IEEE Trans Med Imaging. 2014 May;33(5):1163-79. doi: 10.1109/TMI.2014.2306173.
The multi-channel nature of digital histopathological images presents an opportunity to exploit the correlated color channel information for better image modeling. Inspired by recent work in sparsity for single channel image classification, we propose a new simultaneous sparsity model for multi-channel histopathological image representation and classification (SHIRC). Essentially, we represent a histopathological image as a sparse linear combination of training examples under suitable channel-wise constraints. Classification is performed by solving a newly formulated simultaneous sparsity-based optimization problem. A practical challenge is the correspondence of image objects (cellular and nuclear structures) at different spatial locations in the image. We propose a robust locally adaptive variant of SHIRC (LA-SHIRC) to tackle this issue. Experiments on two challenging real-world image data sets: 1) mammalian tissue images acquired by pathologists of the animal diagnostics lab (ADL) at Pennsylvania State University, and 2) human intraductal breast lesions, reveal the merits of our proposal over state-of-the-art alternatives. Further, we demonstrate that LA-SHIRC exhibits a more graceful decay in classification accuracy against the number of training images which is highly desirable in practice where generous training per class is often not available.

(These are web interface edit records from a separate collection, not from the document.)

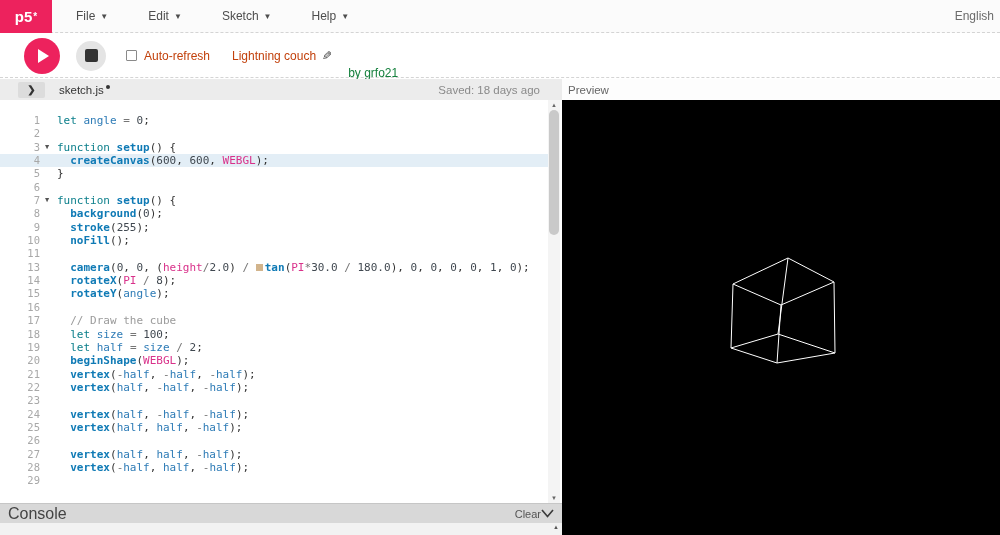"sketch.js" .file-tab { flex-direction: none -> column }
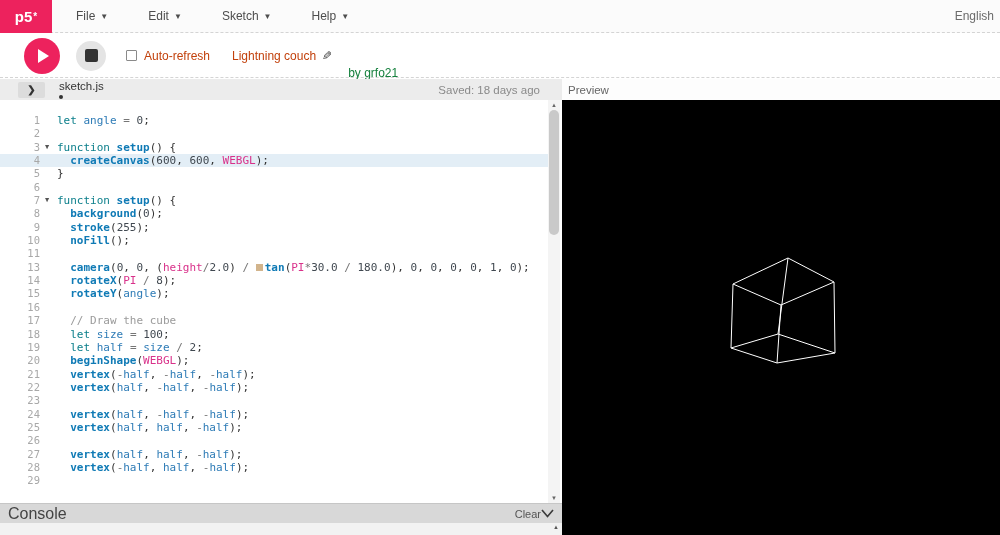"setup" .tk-f { font-weight: bold -> normal }
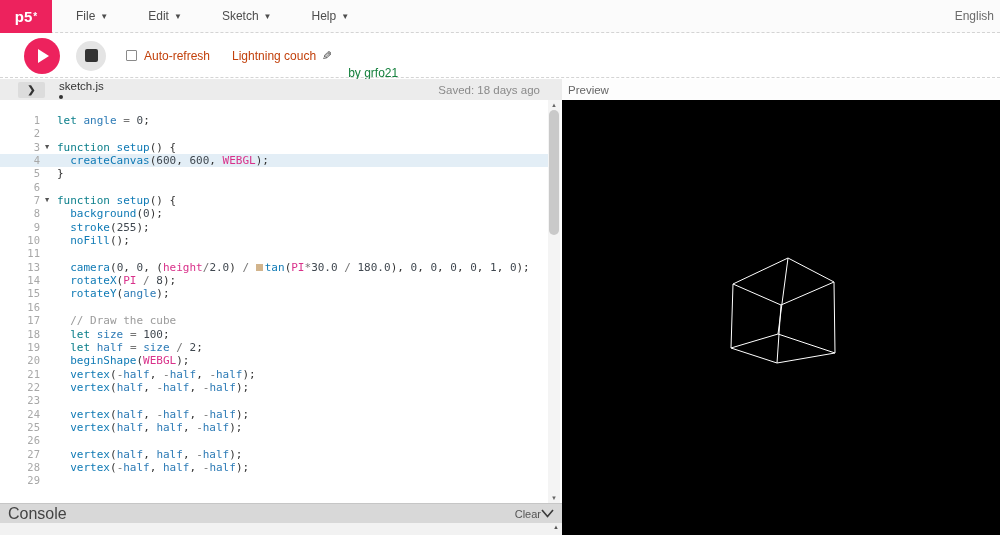"Console" .console-title { font-size: 16px -> 13px }
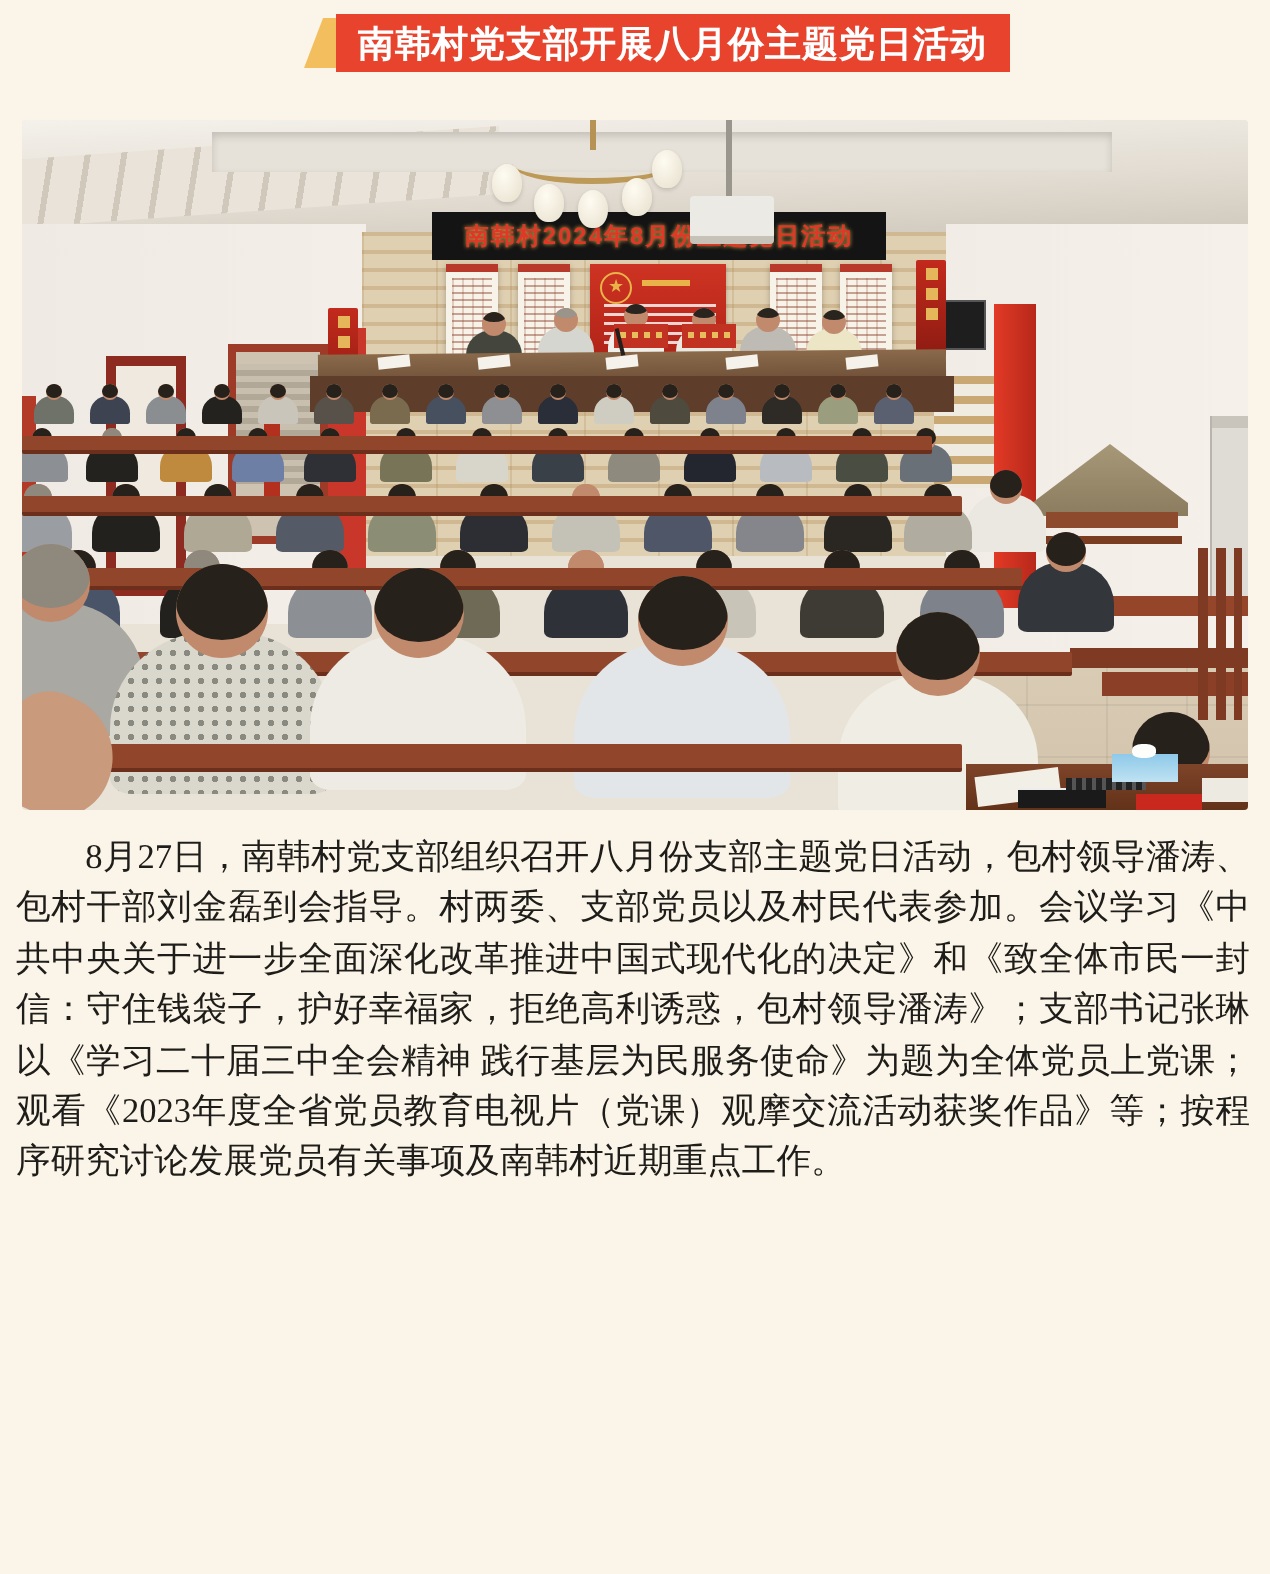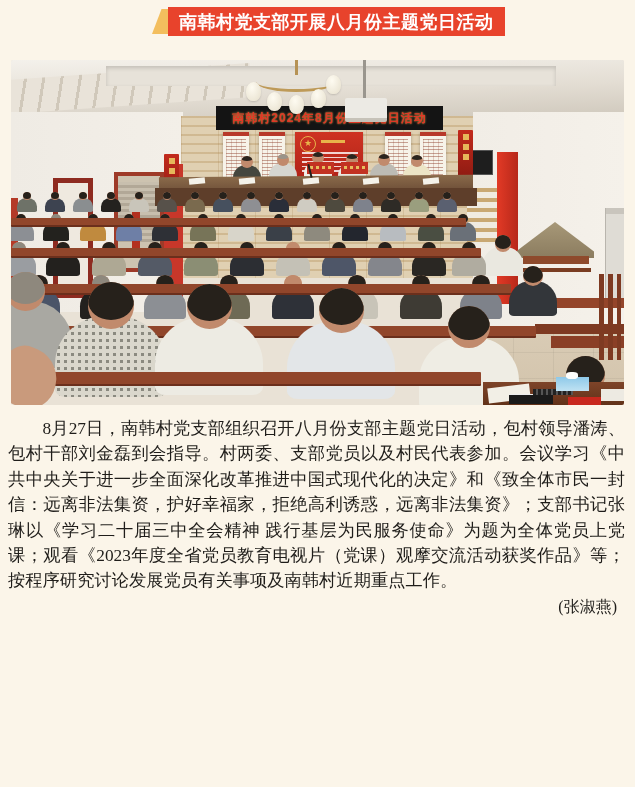"8月27日，南韩村党支部组织召开八月份支部主题党日活动，包村领导潘涛、包村干部刘" p { text: 远离非法集资，护好幸福家，拒绝高利诱惑，远离非法集资 -> 守住钱袋子，护好幸福家，拒绝高利诱惑，包村领导潘涛 }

数字组织病理学图像的多通道特性为利用相关颜色通道信息进行更好的图像建模提供了机会。受单通道图像分类中稀疏方法的启发,我们提出了一种新的用于多通道组织病理学图像表示和分类(SHIRC)的同时稀疏模型。本质上,我们将组织病理学图像表示为在适当的通道约束下对训练示例的稀疏线性组合。通过解决新制定的基于同时稀疏的优化问题来执行分类。一个实际的挑战是图像对象(细胞和核结构)在图像中不同空间位置的对应关系。我们提出了一种鲁棒的局部自适应 SHIRC(LA-SHIRC)变体来解决这个问题。在两个具有挑战性的真实世界图像数据集上进行的实验:1)宾夕法尼亚州立大学动物诊断实验室(ADL)的病理学家采集的哺乳动物组织图像,以及 2)人类乳腺导管内病变,证明了我们的提议优于最先进的替代方案。此外,我们证明 LA-SHIRC 显示出在训练图像数量上的分类准确性的更平滑衰减,这在实践中是非常理想的,因为通常无法为每个类别提供大量的训练。